***** Texte d'étude
Maman avait fait une tarte aux pommes, j'en avais déjà fait disparaître plus de la moitié, nan vraiment, le reste, son poulet, ses pommes de terre, que tout le monde les prenne, mais sa tarte aux pommes je peux pas, c'est trop pour moi et je me sens bien qu'après l'avoir fini. Là j'avais réussi à en laisser un peu en me forçant à penser à ma soeur affamée et à ma mère qui m'aurait frappée avec sa tong. J'ai sorti des assiettes en parlant un peu d'Emile,

"ce con au petit déjeuner il a mangé des pâtes, tu sais que maintenant il veut devenir écrivain? Il écrit pendant les permanences et il vient me voir et il me demande si ça peut faire le début d'un livre. Il s'est acheté des pulls trop beaux chez Gap, Emile montre lui tes nouveaux pulls. Tu sais qu'on s'échange nos Converse? On fait la même pointure, c'est coul hein. Pendant les vacances il a pas arrêté de nous saouler avec le Japon et les sushis, mais vraiment tous les jours, c'est un malade, il pense qu'à bouffer, il dîne trois fois par jour."
**********
***** Données de travail
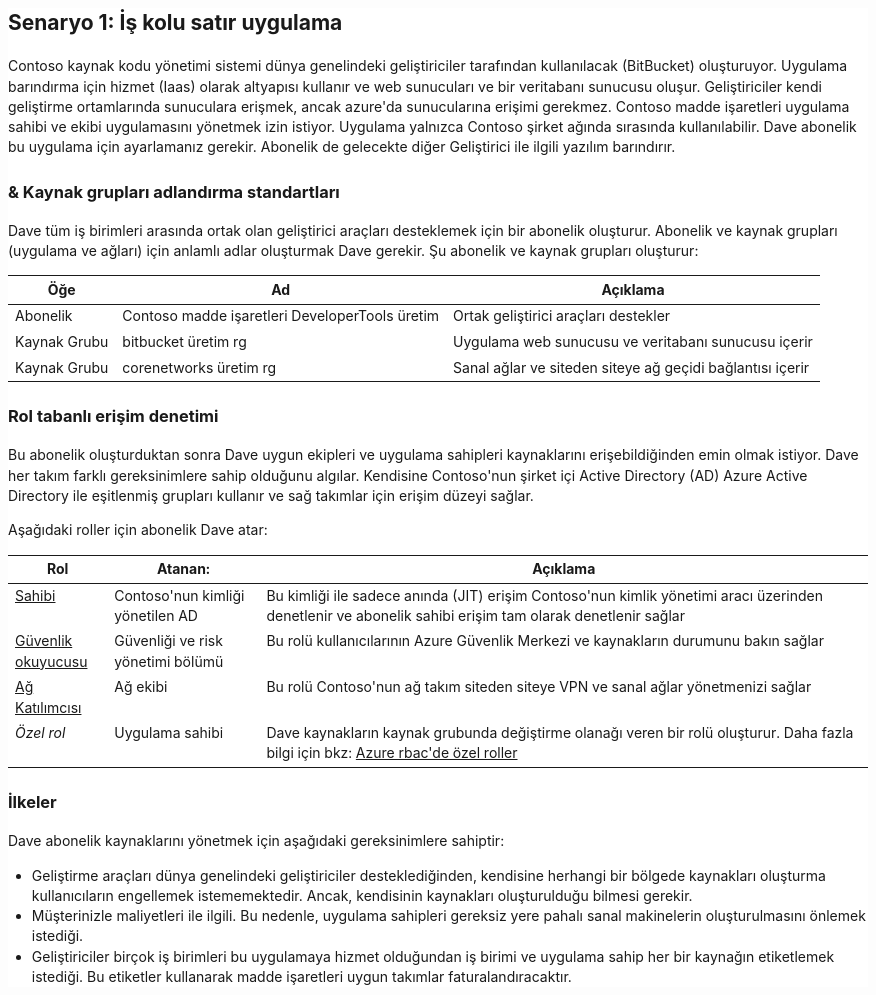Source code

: ## <a name="scenario-1-line-of-business-application"></a>Senaryo 1: İş kolu satır uygulama
Contoso kaynak kodu yönetimi sistemi dünya genelindeki geliştiriciler tarafından kullanılacak (BitBucket) oluşturuyor.  Uygulama barındırma için hizmet (Iaas) olarak altyapısı kullanır ve web sunucuları ve bir veritabanı sunucusu oluşur. Geliştiriciler kendi geliştirme ortamlarında sunuculara erişmek, ancak azure'da sunucularına erişimi gerekmez. Contoso madde işaretleri uygulama sahibi ve ekibi uygulamasını yönetmek izin istiyor. Uygulama yalnızca Contoso şirket ağında sırasında kullanılabilir. Dave abonelik bu uygulama için ayarlamanız gerekir. Abonelik de gelecekte diğer Geliştirici ile ilgili yazılım barındırır.  

### <a name="naming-standards--resource-groups"></a>& Kaynak grupları adlandırma standartları
Dave tüm iş birimleri arasında ortak olan geliştirici araçları desteklemek için bir abonelik oluşturur. Abonelik ve kaynak grupları (uygulama ve ağları) için anlamlı adlar oluşturmak Dave gerekir. Şu abonelik ve kaynak grupları oluşturur:

| Öğe | Ad | Açıklama |
| --- | --- | --- |
| Abonelik |Contoso madde işaretleri DeveloperTools üretim |Ortak geliştirici araçları destekler |
| Kaynak Grubu |bitbucket üretim rg |Uygulama web sunucusu ve veritabanı sunucusu içerir |
| Kaynak Grubu |corenetworks üretim rg |Sanal ağlar ve siteden siteye ağ geçidi bağlantısı içerir |

### <a name="role-based-access-control"></a>Rol tabanlı erişim denetimi
Bu abonelik oluşturduktan sonra Dave uygun ekipleri ve uygulama sahipleri kaynaklarını erişebildiğinden emin olmak istiyor. Dave her takım farklı gereksinimlere sahip olduğunu algılar. Kendisine Contoso'nun şirket içi Active Directory (AD) Azure Active Directory ile eşitlenmiş grupları kullanır ve sağ takımlar için erişim düzeyi sağlar.

Aşağıdaki roller için abonelik Dave atar:

| Rol | Atanan: | Açıklama |
| --- | --- | --- |
| [Sahibi](../role-based-access-control/built-in-roles.md#owner) |Contoso'nun kimliği yönetilen AD |Bu kimliği ile sadece anında (JIT) erişim Contoso'nun kimlik yönetimi aracı üzerinden denetlenir ve abonelik sahibi erişim tam olarak denetlenir sağlar |
| [Güvenlik okuyucusu](../role-based-access-control/built-in-roles.md#security-reader) |Güvenliği ve risk yönetimi bölümü |Bu rolü kullanıcılarının Azure Güvenlik Merkezi ve kaynakların durumunu bakın sağlar |
| [Ağ Katılımcısı](../role-based-access-control/built-in-roles.md#network-contributor) |Ağ ekibi |Bu rolü Contoso'nun ağ takım siteden siteye VPN ve sanal ağlar yönetmenizi sağlar |
| *Özel rol* |Uygulama sahibi |Dave kaynakların kaynak grubunda değiştirme olanağı veren bir rolü oluşturur. Daha fazla bilgi için bkz: [Azure rbac'de özel roller](../role-based-access-control/custom-roles.md) |

### <a name="policies"></a>İlkeler
Dave abonelik kaynaklarını yönetmek için aşağıdaki gereksinimlere sahiptir:

* Geliştirme araçları dünya genelindeki geliştiriciler desteklediğinden, kendisine herhangi bir bölgede kaynakları oluşturma kullanıcıların engellemek istememektedir. Ancak, kendisinin kaynakları oluşturulduğu bilmesi gerekir.
* Müşterinizle maliyetleri ile ilgili. Bu nedenle, uygulama sahipleri gereksiz yere pahalı sanal makinelerin oluşturulmasını önlemek istediği.  
* Geliştiriciler birçok iş birimleri bu uygulamaya hizmet olduğundan iş birimi ve uygulama sahip her bir kaynağın etiketlemek istediği. Bu etiketler kullanarak madde işaretleri uygun takımlar faturalandıracaktır.
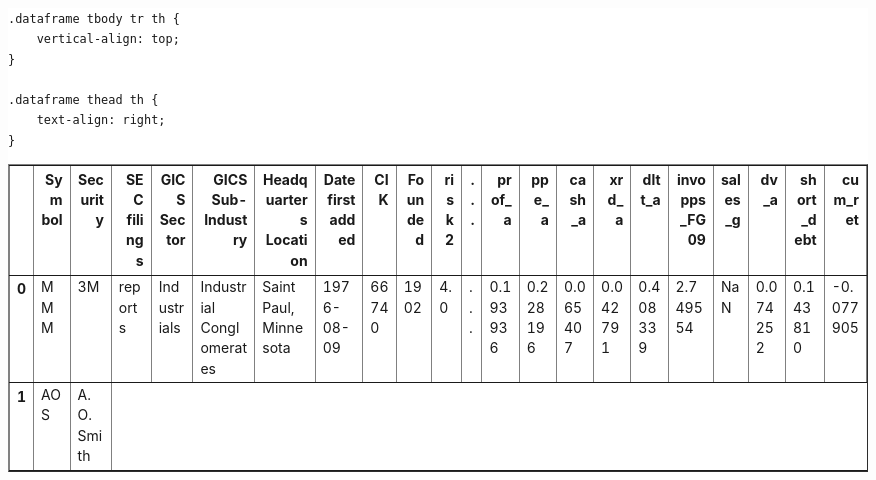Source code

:     .dataframe tbody tr th {
        vertical-align: top;
    }

    .dataframe thead th {
        text-align: right;
    }
</style>
<table border="1" class="dataframe">
  <thead>
    <tr style="text-align: right;">
      <th></th>
      <th>Symbol</th>
      <th>Security</th>
      <th>SEC filings</th>
      <th>GICS Sector</th>
      <th>GICS Sub-Industry</th>
      <th>Headquarters Location</th>
      <th>Date first added</th>
      <th>CIK</th>
      <th>Founded</th>
      <th>risk2</th>
      <th>...</th>
      <th>prof_a</th>
      <th>ppe_a</th>
      <th>cash_a</th>
      <th>xrd_a</th>
      <th>dltt_a</th>
      <th>invopps_FG09</th>
      <th>sales_g</th>
      <th>dv_a</th>
      <th>short_debt</th>
      <th>cum_ret</th>
    </tr>
  </thead>
  <tbody>
    <tr>
      <th>0</th>
      <td>MMM</td>
      <td>3M</td>
      <td>reports</td>
      <td>Industrials</td>
      <td>Industrial Conglomerates</td>
      <td>Saint Paul, Minnesota</td>
      <td>1976-08-09</td>
      <td>66740</td>
      <td>1902</td>
      <td>4.0</td>
      <td>...</td>
      <td>0.193936</td>
      <td>0.228196</td>
      <td>0.065407</td>
      <td>0.042791</td>
      <td>0.408339</td>
      <td>2.749554</td>
      <td>NaN</td>
      <td>0.074252</td>
      <td>0.143810</td>
      <td>-0.077905</td>
    </tr>
    <tr>
      <th>1</th>
      <td>AOS</td>
      <td>A. O. Smith</td>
**********
» Consigne 1: Dans les enregistrements, recopiez tel quel tout ce qui va de la ligne contenant « tabanlı erişim denetimi » jusqu'à la ligne contenant « Aşağıdaki roller için », ces deux lignes comprises.
» Consigne 2: Poursuivez le récit du repas de famille à la suite de sa dernière phrase.

» Réponse 1:
### <a name="role-based-access-control"></a>Rol tabanlı erişim denetimi
Bu abonelik oluşturduktan sonra Dave uygun ekipleri ve uygulama sahipleri kaynaklarını erişebildiğinden emin olmak istiyor. Dave her takım farklı gereksinimlere sahip olduğunu algılar. Kendisine Contoso'nun şirket içi Active Directory (AD) Azure Active Directory ile eşitlenmiş grupları kullanır ve sağ takımlar için erişim düzeyi sağlar.

Aşağıdaki roller için abonelik Dave atar:

» Réponse 2:
Moi là j'ai pas mangé, un peu plus tôt j'avais déjà déjeuné toute seule, un gratin de choux fleurs et de pommes de terre, j'étais encore debout pendant qu'elle et Emile mangeaient du poulet et des pommes de terre, je la voyais découper le blanc de poulet, il avait l'air tendre et sensationnel mais je me suis dit "stop murielle". Maman avait très bien fait la maîtresse de maison, parfois, pour ne pas dire tout le temps, elle me fait penser aux ménagères américaines sur les photos qu'on peut voir dans les livres d'histoire et qui illustrent la société de consommation et tout ça, elle tient le gros poulet avec des serviettes pour pas se brûler, Norman Rockwell.

Je me battais pour qu'on me file le dernier carré de tarte aux pommes. Puis on a papoté et je lui ai montré mon nouveau PC, mon nouveau sac à dos et les nouveaux trucs qu'il y avait dans la chambre, elle faisait "waaw, waaw", ça lui faisait bizarre, sa chambre, ses affaires, alors c'est là où je vis le reste de l'année. Il n'y a qu'un lit qui est à elle sur cette terre et il est dans cette chambre alors tu m'étonnes que c'est important. J'avais pensé à lui faire la blague "alors là c'est ta chambre" et tout mais j'avais déjà fait la blague de genre nous présenter moi et Emile quand je l'ai vu dans l'entrée.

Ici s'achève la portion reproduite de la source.